AMMAN: A Russian-ordered humanitarian corridor leading out of East Ghouta opened three days ago, but virtually “nobody is leaving,” local sources say, due to ongoing bombings and fears of conscription or detention by government forces.
“Even if people do want to leave—how can they?” East Ghouta-based human rights activist Thaer Hijazi told Syria Direct. “Bombings are everywhere in East Ghouta.”
Russia, which supports the Assad government in Syria, unilaterally announced daily “humanitarian pauses” in East Ghouta earlier this week. Ceasefires scheduled from 9:00 am until 2:00 pm local time were meant to allow civilian residents to leave via a corridor in the northeast of the rebel enclave.
The Russian ceasefire plan fell flat shortly after it went into effect on Tuesday, with pro-government bombardment continuing during the first five-hour window. Bombings occurred during the scheduled pauses on Wednesday and Thursday as well, local first responders and civilians told Syria Direct.
“There is no ceasefire,” said human rights activist Hijazi, who is the director of the East Ghouta-based and pro-opposition Center for Documenting Violations (CDV).
Russian and Syrian airstrikes and artillery shells killed at least 13 civilians on Thursday, the Civil Defense reported. The volunteer rescue group’s spokesman in East Ghouta told Syria Direct that nearly 200 airstrikes hit the rebel enclave this week alone.
“The regime has not adhered to the ceasefire for three days,” said Siraj Mahmoud. “They might lessen the bombing and shelling—but they continue,” he added.

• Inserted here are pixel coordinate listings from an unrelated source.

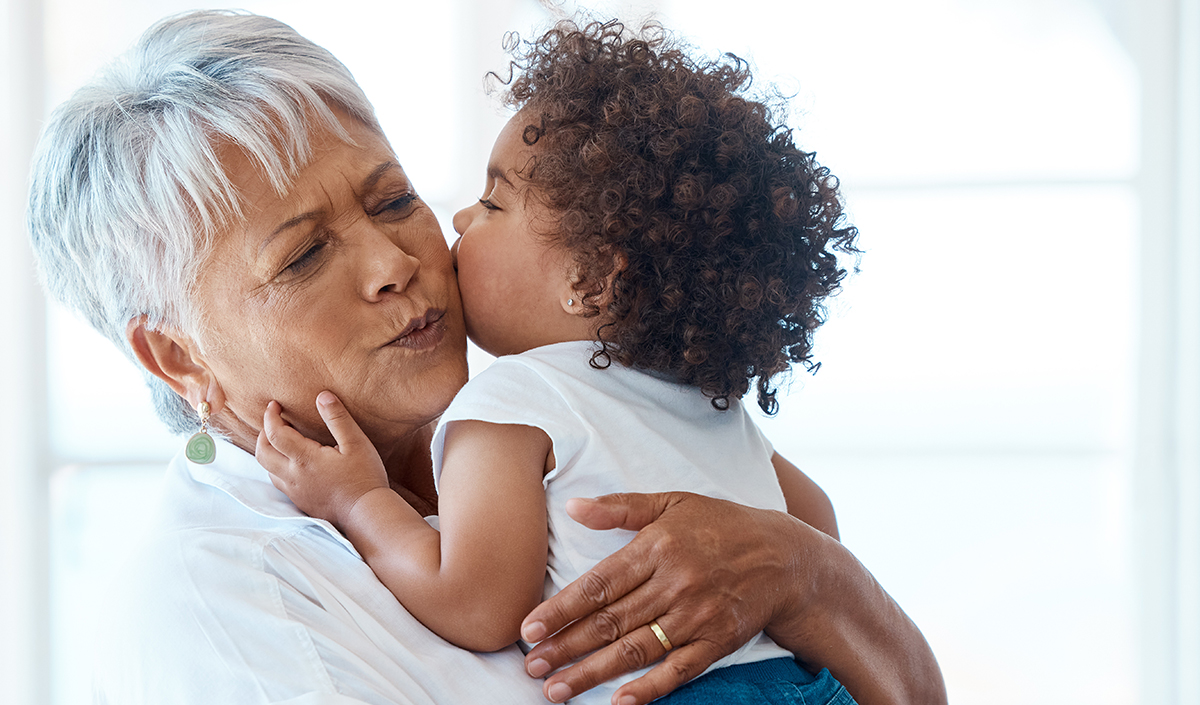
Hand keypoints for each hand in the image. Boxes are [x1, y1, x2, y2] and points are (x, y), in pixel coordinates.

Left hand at [256, 390, 389, 528]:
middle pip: (262, 453)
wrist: (366, 514)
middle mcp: (293, 476)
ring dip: (268, 452)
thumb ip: (337, 418)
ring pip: (268, 470)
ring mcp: (295, 492)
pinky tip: (292, 464)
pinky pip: (279, 483)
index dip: (270, 416)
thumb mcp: (356, 443)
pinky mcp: (301, 502)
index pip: (275, 434)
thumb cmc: (364, 477)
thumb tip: (322, 396)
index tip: (274, 405)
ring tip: (280, 441)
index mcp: (304, 459)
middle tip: (273, 421)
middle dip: (262, 434)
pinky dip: (277, 468)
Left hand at [520, 492, 814, 704]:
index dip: (560, 610)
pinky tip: (618, 702)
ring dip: (591, 673)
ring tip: (557, 689)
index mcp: (656, 548)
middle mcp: (673, 584)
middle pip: (609, 623)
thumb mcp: (672, 502)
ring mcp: (696, 616)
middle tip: (531, 667)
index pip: (598, 585)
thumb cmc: (721, 525)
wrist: (785, 556)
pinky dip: (648, 688)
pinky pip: (677, 670)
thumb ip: (621, 507)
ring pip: (634, 650)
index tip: (528, 629)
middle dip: (565, 648)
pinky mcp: (717, 642)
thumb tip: (573, 506)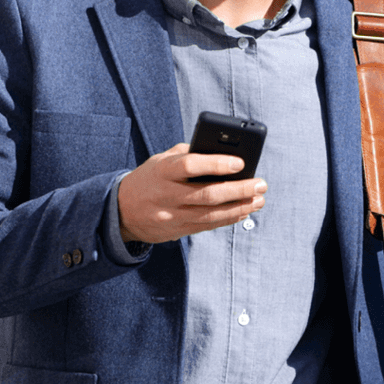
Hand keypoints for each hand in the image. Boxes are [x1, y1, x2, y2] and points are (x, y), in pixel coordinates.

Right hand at [117, 143, 266, 243]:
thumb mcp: (162, 159)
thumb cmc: (150, 177)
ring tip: (259, 199)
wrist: (122, 211)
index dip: (217, 164)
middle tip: (260, 183)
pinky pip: (208, 226)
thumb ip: (188, 154)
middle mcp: (167, 195)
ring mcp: (172, 216)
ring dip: (240, 207)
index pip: (191, 166)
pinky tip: (244, 211)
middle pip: (208, 195)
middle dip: (239, 190)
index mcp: (162, 171)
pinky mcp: (178, 230)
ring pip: (211, 215)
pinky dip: (229, 219)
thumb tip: (223, 153)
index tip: (240, 162)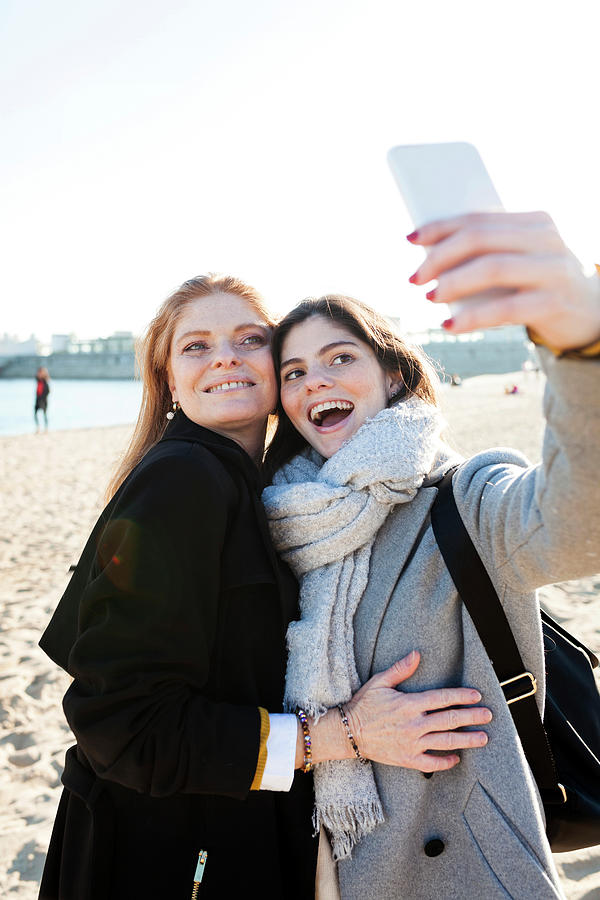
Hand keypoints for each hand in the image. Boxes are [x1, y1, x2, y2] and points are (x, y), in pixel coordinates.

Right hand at [345, 650, 491, 772]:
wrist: (348, 733)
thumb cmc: (364, 705)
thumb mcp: (380, 682)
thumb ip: (401, 669)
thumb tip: (416, 654)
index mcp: (409, 703)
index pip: (442, 698)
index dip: (461, 696)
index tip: (476, 695)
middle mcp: (414, 724)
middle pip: (449, 720)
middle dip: (471, 717)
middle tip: (487, 715)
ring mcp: (412, 743)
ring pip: (446, 742)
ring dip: (467, 740)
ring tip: (483, 737)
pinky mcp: (407, 759)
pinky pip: (431, 763)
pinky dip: (446, 761)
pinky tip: (457, 758)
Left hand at [408, 211, 599, 350]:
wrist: (591, 313)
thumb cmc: (540, 285)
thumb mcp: (521, 259)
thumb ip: (490, 251)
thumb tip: (430, 253)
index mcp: (535, 221)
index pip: (478, 218)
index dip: (440, 227)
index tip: (410, 238)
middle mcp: (547, 239)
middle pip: (480, 239)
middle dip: (439, 257)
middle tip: (415, 278)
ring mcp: (553, 270)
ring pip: (493, 268)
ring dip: (453, 283)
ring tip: (430, 297)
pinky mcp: (553, 303)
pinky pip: (505, 309)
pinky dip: (472, 318)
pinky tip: (449, 326)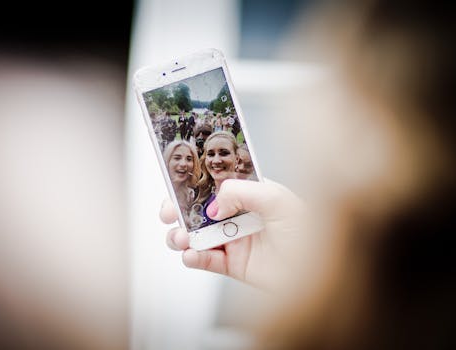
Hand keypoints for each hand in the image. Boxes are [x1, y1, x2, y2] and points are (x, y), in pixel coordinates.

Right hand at [161, 178, 306, 291]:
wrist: (319, 274)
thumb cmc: (310, 233)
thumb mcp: (279, 200)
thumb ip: (243, 192)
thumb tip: (214, 203)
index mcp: (251, 194)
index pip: (217, 184)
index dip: (195, 183)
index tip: (176, 184)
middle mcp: (240, 215)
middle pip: (201, 209)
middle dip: (180, 209)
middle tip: (169, 213)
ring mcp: (235, 240)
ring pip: (198, 235)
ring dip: (182, 234)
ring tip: (180, 237)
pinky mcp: (233, 264)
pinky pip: (206, 260)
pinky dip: (193, 258)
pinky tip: (191, 255)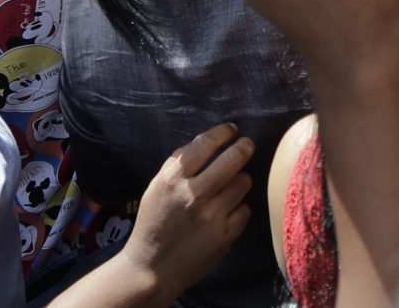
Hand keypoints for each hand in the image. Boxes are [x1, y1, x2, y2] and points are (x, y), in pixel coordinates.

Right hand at [111, 124, 255, 304]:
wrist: (152, 269)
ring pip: (243, 182)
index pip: (205, 144)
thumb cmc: (154, 223)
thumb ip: (179, 163)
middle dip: (244, 147)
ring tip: (230, 187)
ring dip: (239, 181)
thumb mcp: (157, 187)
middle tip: (246, 145)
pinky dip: (238, 209)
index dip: (223, 132)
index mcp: (173, 179)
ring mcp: (212, 216)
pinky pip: (245, 210)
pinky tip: (227, 213)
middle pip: (234, 159)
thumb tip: (207, 141)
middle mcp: (194, 194)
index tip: (231, 130)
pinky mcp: (225, 235)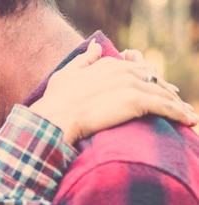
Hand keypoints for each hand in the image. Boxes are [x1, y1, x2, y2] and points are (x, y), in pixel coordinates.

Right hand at [29, 40, 198, 145]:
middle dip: (167, 91)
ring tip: (189, 116)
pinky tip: (189, 121)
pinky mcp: (136, 102)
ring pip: (162, 93)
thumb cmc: (56, 100)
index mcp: (108, 64)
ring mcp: (131, 85)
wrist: (56, 117)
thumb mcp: (67, 73)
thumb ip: (84, 60)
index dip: (149, 79)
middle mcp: (123, 71)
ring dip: (178, 105)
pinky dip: (179, 114)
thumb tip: (97, 47)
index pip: (137, 69)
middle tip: (177, 103)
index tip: (156, 87)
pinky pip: (165, 107)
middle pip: (153, 79)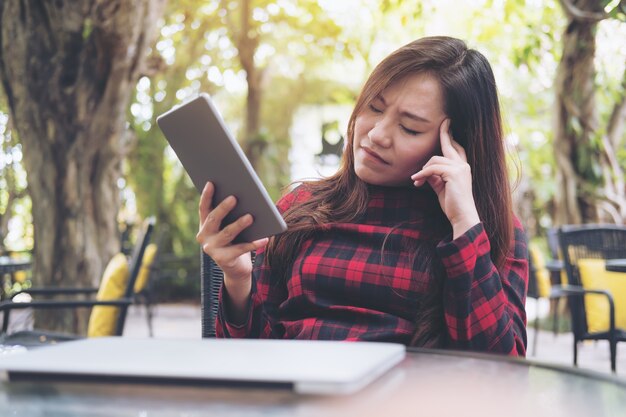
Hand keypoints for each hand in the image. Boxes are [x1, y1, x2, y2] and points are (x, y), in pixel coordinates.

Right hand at [196, 182, 267, 282]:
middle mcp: (204, 236)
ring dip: (239, 224)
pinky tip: (265, 238)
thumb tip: (246, 196)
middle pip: (214, 219)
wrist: (236, 268)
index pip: (204, 208)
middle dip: (223, 208)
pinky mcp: (223, 259)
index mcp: (205, 225)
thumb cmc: (236, 240)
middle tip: (234, 198)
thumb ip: (232, 214)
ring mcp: (212, 249)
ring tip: (250, 217)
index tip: (211, 182)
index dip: (206, 195)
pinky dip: (254, 243)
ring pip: (227, 233)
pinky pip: (241, 249)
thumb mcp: (231, 226)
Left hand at [411, 119, 479, 237]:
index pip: (457, 149)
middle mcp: (463, 165)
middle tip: (444, 122)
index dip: (451, 138)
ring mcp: (460, 168)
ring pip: (434, 160)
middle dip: (446, 133)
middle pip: (450, 146)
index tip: (447, 126)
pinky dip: (422, 175)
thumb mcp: (441, 188)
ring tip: (417, 181)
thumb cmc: (452, 204)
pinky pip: (432, 169)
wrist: (462, 216)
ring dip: (422, 170)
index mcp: (462, 168)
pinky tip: (416, 181)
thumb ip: (435, 177)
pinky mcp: (454, 173)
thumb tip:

Meanwhile, the Russian-ordered humanitarian corridor leading out of East Ghouta and into the nearby, government-held al-Wafideen camp has not seen civilians leaving.
As of Thursday afternoon, only two civilians—both Pakistani nationals who lived in East Ghouta since before the war began—had been evacuated through the crossing in coordination with their country’s embassy, local sources told Syria Direct. The Syrian Arab Red Crescent (SARC) shared photos of the two Pakistani citizens on social media after they were evacuated on Wednesday.
Russian state media outlet TASS reported that rebel forces in East Ghouta shelled the humanitarian corridor on Thursday and accused them of preventing civilians from leaving.
Syrian state media reported that rebels shelled the al-Wafideen crossing and prevented civilians from exiting East Ghouta on Thursday, with rebel groups “detaining [civilians] and using them as human shields,” the report read.
Syria Direct reached out to the media offices of all major rebel factions present in East Ghouta on Thursday, but did not receive a response by time of publication. A rebel spokesman with the East Ghouta faction Failaq a-Rahman previously denied shelling the corridor in a conversation with Syria Direct on Tuesday.
Residents of Kafr Batna town in East Ghouta on Tuesday. Photo courtesy of Khaled Akasha/Ghouta Media Center.
“The siege and bombardment is indescribable,” Samir Izzadin, a 31-year-old Douma resident, told Syria Direct on Thursday. “If the path to the corridor were safe, and people were not afraid of human rights violations by the regime, they would leave.”
Izzadin and two other residents said that—even for those who wish to leave East Ghouta for government-controlled territory—incessant bombing as well as fear of later imprisonment and conscription are discouraging people from leaving.
“You can’t even walk a few steps from the shelter you live in,” said activist Hijazi. The continued bombardment of roads and the relative isolation of the al-Wafideen crossing makes movement a “challenge,” he told Syria Direct.
“How can someone go from Douma to the crossing when it’s 7km away?” said Hijazi. “Is he supposed to walk?”
Fears of conscription are another reason why some East Ghouta residents may not choose to leave. East Ghouta is home to “thousands” of young men wanted for mandatory military service with the Syrian Arab Army, said Douma resident Izzadin.
Following the battle of east Aleppo in December 2016, hundreds of military-aged men from former rebel districts were reportedly detained and conscripted.
For others residents possession of marriage certificates and civil documentation from rebel authorities could pose a risk to those returning to government territory, Syria Direct reported in January.
“This social and political crisis must be solved first,” said Izzadin. “After that, we can talk about leaving East Ghouta.”